--- START ---

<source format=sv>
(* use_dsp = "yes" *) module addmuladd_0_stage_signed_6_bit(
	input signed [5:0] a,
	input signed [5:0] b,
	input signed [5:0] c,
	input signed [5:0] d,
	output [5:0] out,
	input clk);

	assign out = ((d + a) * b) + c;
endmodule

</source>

--- END ---
--- START ---

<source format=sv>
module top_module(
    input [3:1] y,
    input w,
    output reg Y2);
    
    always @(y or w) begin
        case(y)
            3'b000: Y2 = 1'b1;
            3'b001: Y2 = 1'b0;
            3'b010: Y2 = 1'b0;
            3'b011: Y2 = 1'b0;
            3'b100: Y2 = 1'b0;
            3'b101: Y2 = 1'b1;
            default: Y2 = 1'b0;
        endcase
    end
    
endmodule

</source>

--- END ---
--- START ---

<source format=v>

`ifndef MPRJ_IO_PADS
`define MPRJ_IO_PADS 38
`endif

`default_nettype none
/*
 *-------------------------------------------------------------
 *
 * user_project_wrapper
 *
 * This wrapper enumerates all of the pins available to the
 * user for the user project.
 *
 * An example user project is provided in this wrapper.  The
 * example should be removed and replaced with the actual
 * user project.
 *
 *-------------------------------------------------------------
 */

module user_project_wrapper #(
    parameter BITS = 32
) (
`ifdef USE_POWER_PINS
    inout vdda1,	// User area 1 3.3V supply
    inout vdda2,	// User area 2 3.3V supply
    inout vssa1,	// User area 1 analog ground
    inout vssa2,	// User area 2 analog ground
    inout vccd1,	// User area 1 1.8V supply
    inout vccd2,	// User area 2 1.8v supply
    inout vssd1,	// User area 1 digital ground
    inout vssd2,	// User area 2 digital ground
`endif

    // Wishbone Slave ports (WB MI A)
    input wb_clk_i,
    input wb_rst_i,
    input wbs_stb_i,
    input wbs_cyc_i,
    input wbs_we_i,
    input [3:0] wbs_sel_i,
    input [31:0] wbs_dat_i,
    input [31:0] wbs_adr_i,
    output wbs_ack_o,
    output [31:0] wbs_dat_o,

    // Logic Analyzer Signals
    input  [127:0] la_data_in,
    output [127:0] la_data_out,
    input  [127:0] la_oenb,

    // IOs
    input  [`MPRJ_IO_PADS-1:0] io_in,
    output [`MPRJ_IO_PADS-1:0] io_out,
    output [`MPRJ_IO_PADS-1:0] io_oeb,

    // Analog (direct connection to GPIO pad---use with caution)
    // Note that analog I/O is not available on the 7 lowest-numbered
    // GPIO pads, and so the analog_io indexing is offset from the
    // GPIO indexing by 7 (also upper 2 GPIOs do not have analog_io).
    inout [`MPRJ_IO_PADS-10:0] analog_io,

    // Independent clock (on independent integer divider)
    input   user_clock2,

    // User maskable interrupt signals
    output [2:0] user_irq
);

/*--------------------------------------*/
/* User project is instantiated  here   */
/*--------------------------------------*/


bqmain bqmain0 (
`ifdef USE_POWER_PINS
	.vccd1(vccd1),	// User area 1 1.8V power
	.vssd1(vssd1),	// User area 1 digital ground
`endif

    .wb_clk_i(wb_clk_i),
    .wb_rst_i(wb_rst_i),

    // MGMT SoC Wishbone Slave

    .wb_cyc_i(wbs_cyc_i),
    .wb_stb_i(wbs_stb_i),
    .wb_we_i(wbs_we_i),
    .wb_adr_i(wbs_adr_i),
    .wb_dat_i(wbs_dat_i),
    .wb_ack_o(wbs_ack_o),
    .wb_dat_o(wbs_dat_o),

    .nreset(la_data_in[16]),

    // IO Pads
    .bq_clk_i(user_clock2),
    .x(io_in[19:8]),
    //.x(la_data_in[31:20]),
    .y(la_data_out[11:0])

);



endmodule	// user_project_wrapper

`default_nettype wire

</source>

--- END ---

* Task requirements: Filter the data down to the lines that contain the string "output", and copy them.

* Answer section:
	output [5:0] out,
    output reg Y2);
    output wbs_ack_o,
    output [31:0] wbs_dat_o,
    output [127:0] la_data_out,
    output [`MPRJ_IO_PADS-1:0] io_out,
    output [`MPRJ_IO_PADS-1:0] io_oeb,
    output [2:0] user_irq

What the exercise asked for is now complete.